[Mpi3-ft] Communicator Virtualization as a step forward

Fri Feb 13 12:17:55 CST 2009

At 10:10 AM 2/13/2009, Supalov, Alexander wrote:
>Thanks. Could you please clarify to me, if possible, using some 
>practically relevant example, how fault notification for a set of 
>undefined fault types that may vary from MPI implementation to 
>implementation differs from the equally abstract 
>MPI_Checkpoint/MPI_Restart that semantically clearly prepare the MPI 
>implementation at hand for the checkpoint action done by the 
>checkpointing system involved, and then semantically clearly recover 
>the MPI part of the program after the system restore?

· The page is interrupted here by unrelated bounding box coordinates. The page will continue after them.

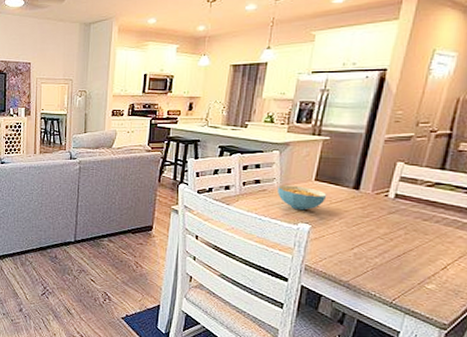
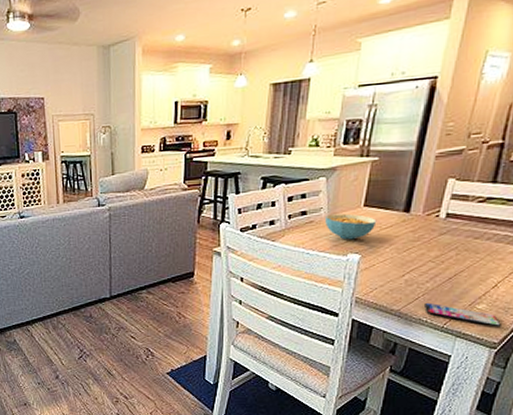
smartphone: none [373,277,451,309] -> present [425,302,501,327]

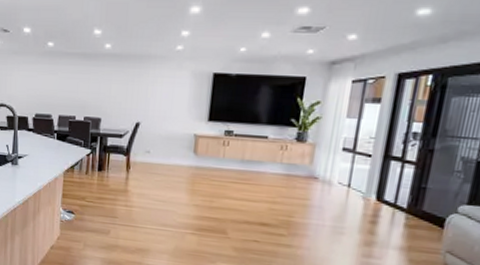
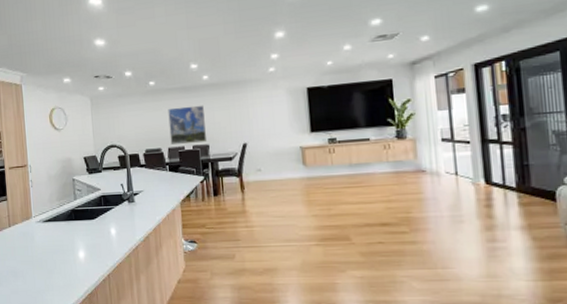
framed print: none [62,74,101,115] -> present [168,105,208,144]

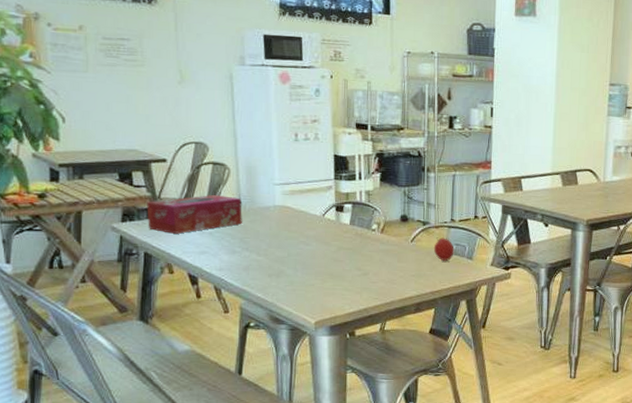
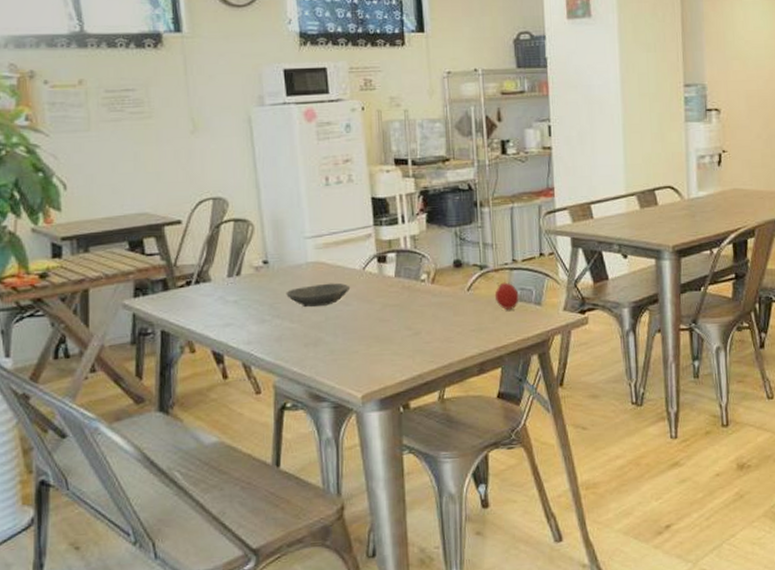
tissue box: present [147,194,242,234] -> none [161,255,271,306]
bowl: none [255,225,311,244] -> present [286,283,351,307]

Simple. As you've pointed out, the checkpointing API is well defined 
from the application's point of view. However, its semantics are weak 
from the checkpointer's point of view. Seen from this angle, it is 
not clear what the checkpointer can expect from the MPI library and 
the whole thing devolves into a negotiation between individual 
checkpointers and individual MPI libraries on a variety of specific 
system configurations. In contrast, the fault notification API only 
has an application view, which is in fact well-defined. The weakness 
of the fault notification API is what you've already described, that 
it provides no guarantees about the quality of the implementation in 
a way that is more significant than for other portions of MPI, such 
as network details for MPI_Send/MPI_Recv.

Greg Bronevetsky
Post-Doctoral Researcher
1028 Building 451
Lawrence Livermore National Lab
(925) 424-5756
bronevetsky1 at llnl.gov